I am writing this on Election Day.  Our church is packed with people coming to vote, and there are reports of high voter turnout across the country.  This suggests to me how important this election is in the hearts and minds of the people of this nation.  I do not recall an election that has been more bitter or divisive; when I speak to folks in their 70's and 80's, they cannot remember a more hostile election environment.  I wonder, as we look toward Thanksgiving, how can we heal the divisions in our country, no matter who wins the election?

Scott Peck suggests that there are four stages in the formation of genuine community:  pseudo community, chaos, emptiness, and true community.

Pseudo community is about being nice and smoothing over differences.  The rules of pseudo community are "don't do or say anything that offends, annoys, or irritates you, act as if nothing has happened, and pretend you are not bothered in the least; and if some form of disagreement should show signs of appearing, change the subject as quickly and smoothly as possible...."

If, however, we open the door to differences of opinion and make it safe for individual differences to emerge and be heard, we typically enter a time that appears quite chaotic.  Conflict can arise as we express our differences.  This can be quite uncomfortable, and there is the danger that leaders will emerge who seek to impose order and control and lead us back to pseudo community, where conflicts are not resolved but buried.

There is, however, another road, and that is through the chaos.  Peck calls this state "emptiness."  To enter emptiness is to let loose of our expectations, our preconceptions, our prejudices, our need to control, our need to impose organization, and our desire to impose our own theology or ideology on one another.  If we are able to enter a place of emptiness and open ourselves to others, we have the possibility of emerging into true community.  In true community, individual differences and diversity are not so much a source of conflict as a source of interest and sharing.  In true community, conflict is not avoided but made a source of vitality.
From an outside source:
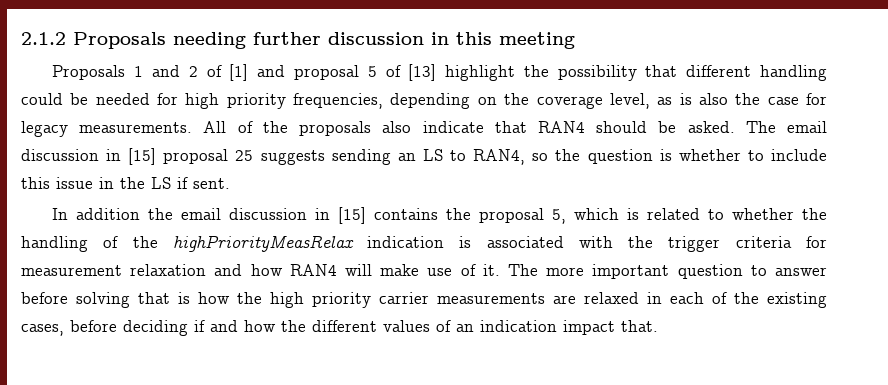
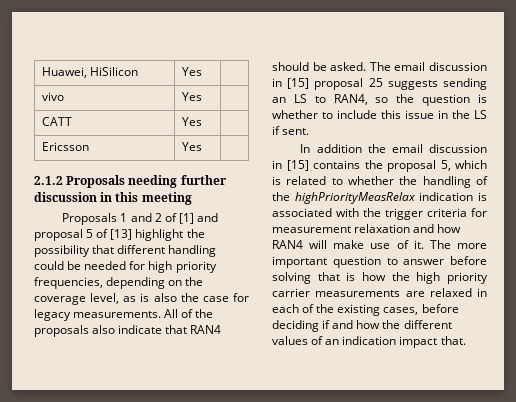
(21, 38) none -> [42,67,139,78] [182,67,203,76] [42,92,65,101] [182,92,203,101] [42,117,73,126] [182,117,203,126] [42,142,90,151] [182,142,203,151] Huawei, HiSilicon | Yes | // vivo | Yes | // CATT | Yes | // Ericsson | Yes | //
The question, then, is how do we enter that space of "emptiness" that allows emergence into true community?  This, of course, is at the heart of much of Jesus' teaching:  love your enemies, turn the other cheek, forgive, take the beam out of your eye before worrying about the speck in the other's eye, and more. 

And much of this can be summarized in the spirit of Thanksgiving.  How can we love our enemies?  Give thanks for them.  How can we turn the other cheek?  Give thanks for those who hurt us.  How can we forgive?  Give thanks.

In giving thanks. we must let loose of our expectations of how things should be, our preconceptions, and our need for control, and see another as a person of good will, but with a different view of the world.  Doing this gives rise to tolerance.  If we take the next step, and consider that we might actually have something of value to learn from someone with an opposing view, we have the possibility of entering true community with them.

This appears to be our challenge this Thanksgiving season (maybe that is the wisdom of holding elections at the beginning of November).  No matter who winds, whether we like them or fear them, we can practice thanksgiving.  If we are to heal our nation, we must move into a time of emptiness, let go of our hurts, our disappointments, and our arrogance, and give thanks for those who differ from us.